С верхушки холма, лысого и удивительно ровного – словно срезанного гигантским ножом, ударили зенитки, к штурмовикам потянулись тающие шнуры трассеров. Звено «Илов» отстрелялось по «лысине» РСами, и зенитки притихли. Потом они попробовали было снова огрызнуться, но вершину обработали пушками, и до конца штурмовки немецкие зенитчики больше себя не проявляли. Потом досталось расположенным на обратном скате высотки минометам, после бомбежки там что-то сильно взорвалось, склон заволокло дымом. Разобравшись с минометчиками, «Илы» принялись за пехоту, поочередно обрабатывая траншеи пушечно-пулеметным огнем. От балки, где скапливались советские войска, к высотке уже пылили «тридцатьчетверки», бежали цепи пехоты – наши не собирались упускать столь благоприятный момент для атаки.
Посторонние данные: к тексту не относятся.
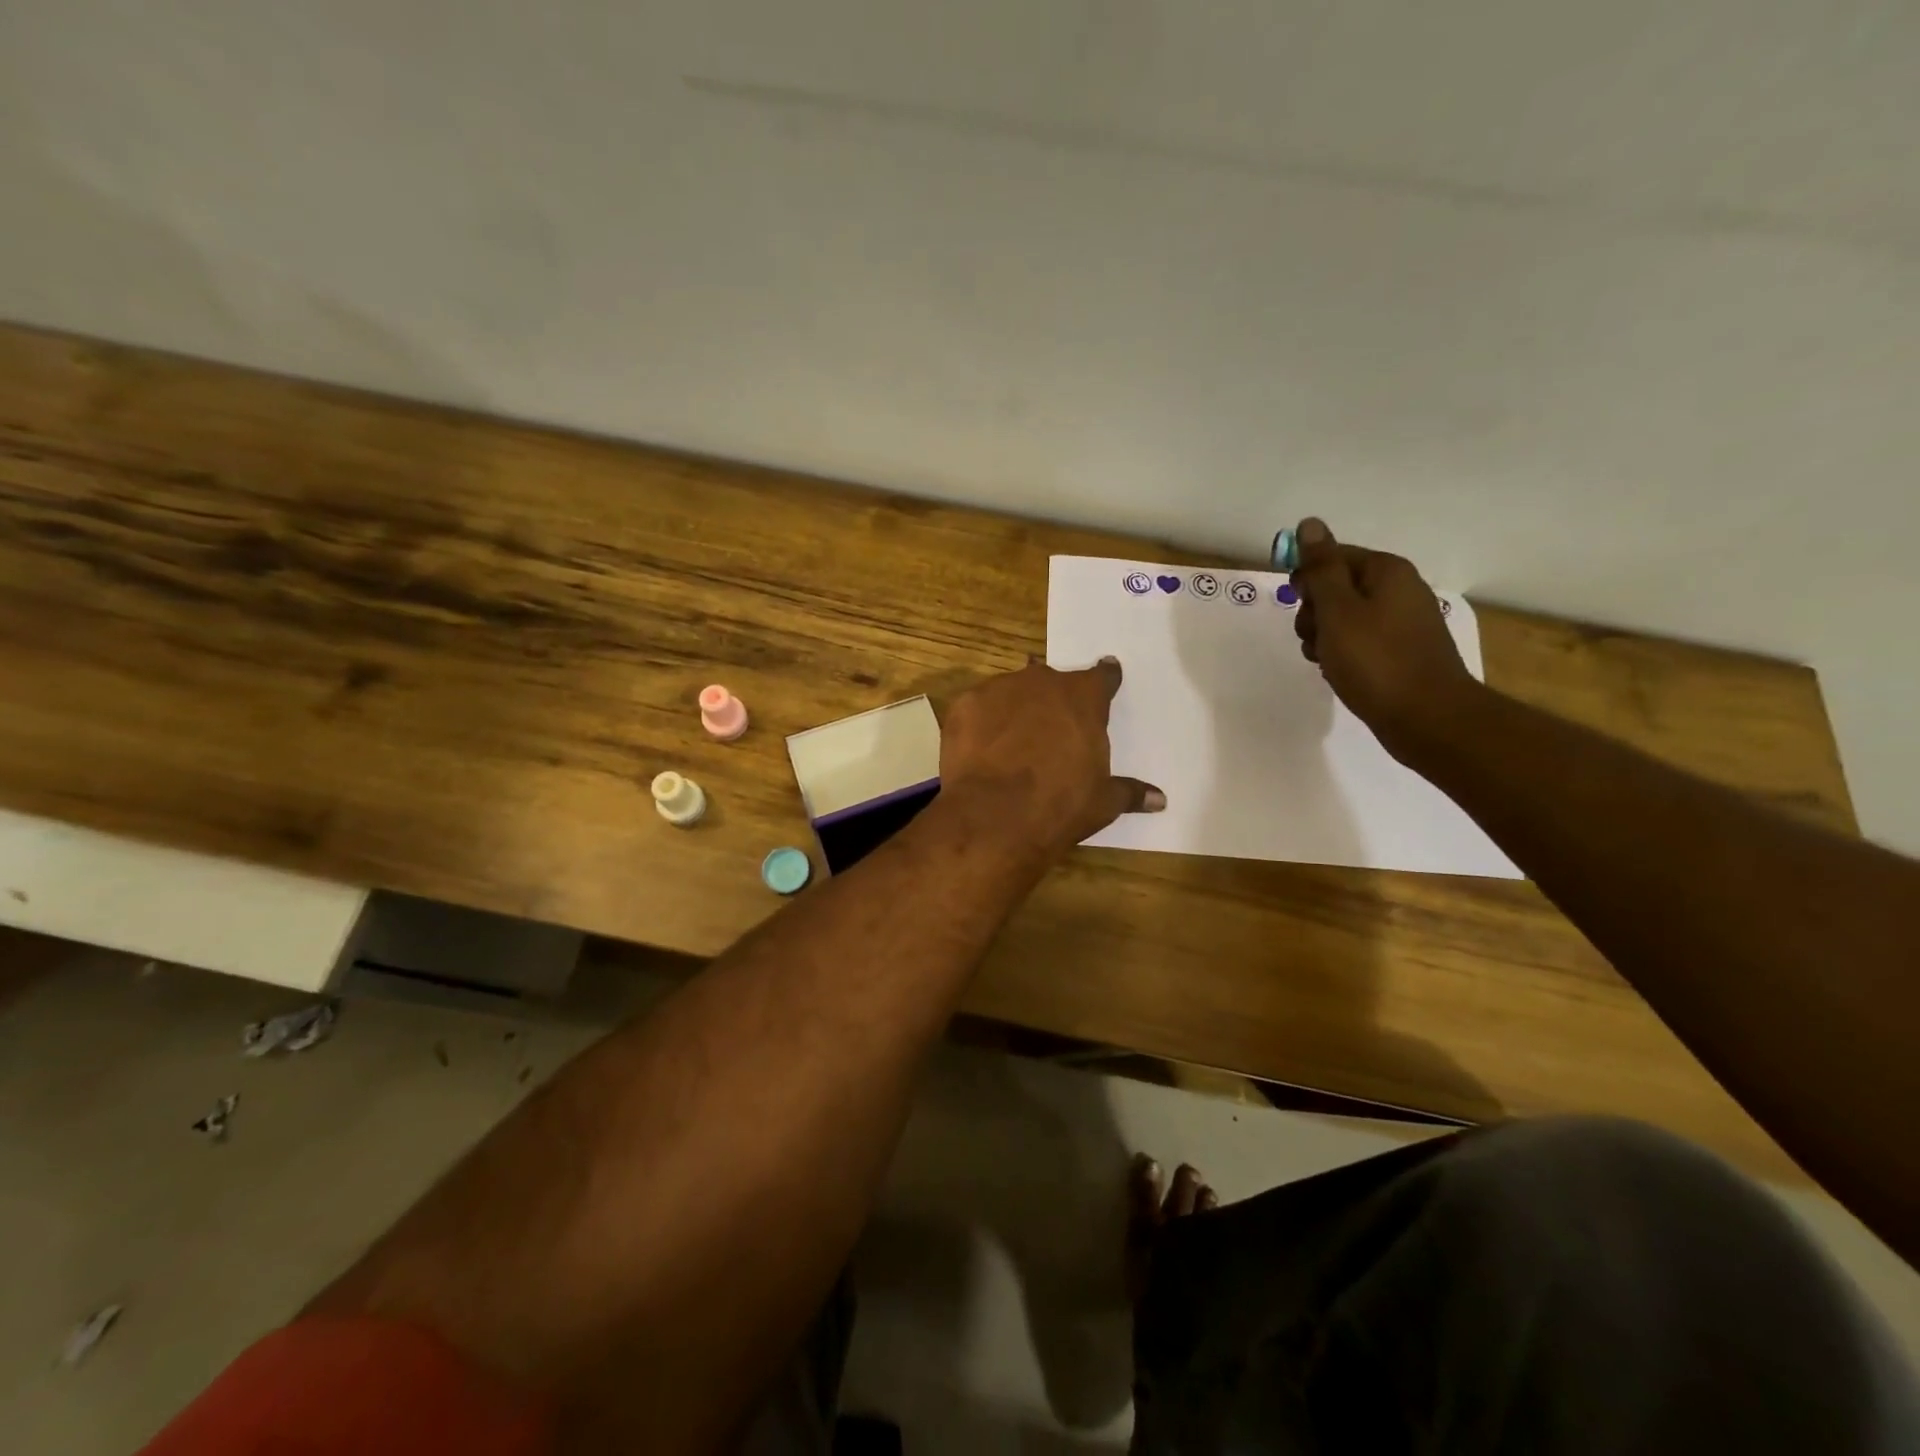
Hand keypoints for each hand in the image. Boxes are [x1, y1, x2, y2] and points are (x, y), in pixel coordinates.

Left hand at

Виктор оторвался от красот уничтожения вражеского арьергарда и зашарил глазами по небу. Пара Ларина отыскалась справа выше – на фоне солнца она была почти не видна. Слева, метрах в ста, болталась «лавочка» Острякова, справа летели Рябченко с Самойловым. Кроме «Илов» у земли и их шестерки, в воздухе больше никого не было, и это радовало. Вновь мазнул взглядом по холму – позиции ПТО молчали, пехота, попавшая под удар с воздуха, огрызалась слабо. Потом увидел в чахлой посадке за холмом какое-то странное шевеление, вгляделся.
– Озеро девять, вижу технику противника! В посадке, слева, – закричал он. – Смотри!
Из посадки выполз приземистый, покрытый камуфляжной краской танк, повел башней с длинным тонким стволом. Рядом показался второй.
– Дед, принял вас! Вижу. Атакуем пушками с выходом влево! Четвертый, смотри зенитки…
По танкам «Илы» сделали два захода, буквально засыпав бронированные машины градом пуль и снарядов, потом обработали огнем посадку и потянули домой. Видимо, их ведущий прибрал обороты, потому что группа собралась очень быстро и возвращалась компактным строем, а не бесформенным, растянувшимся роем, как Виктор не раз наблюдал ранее. Они благополучно пересекли линию фронта, довели штурмовиков до их аэродрома и, покачав на прощанье крыльями, повернули к себе.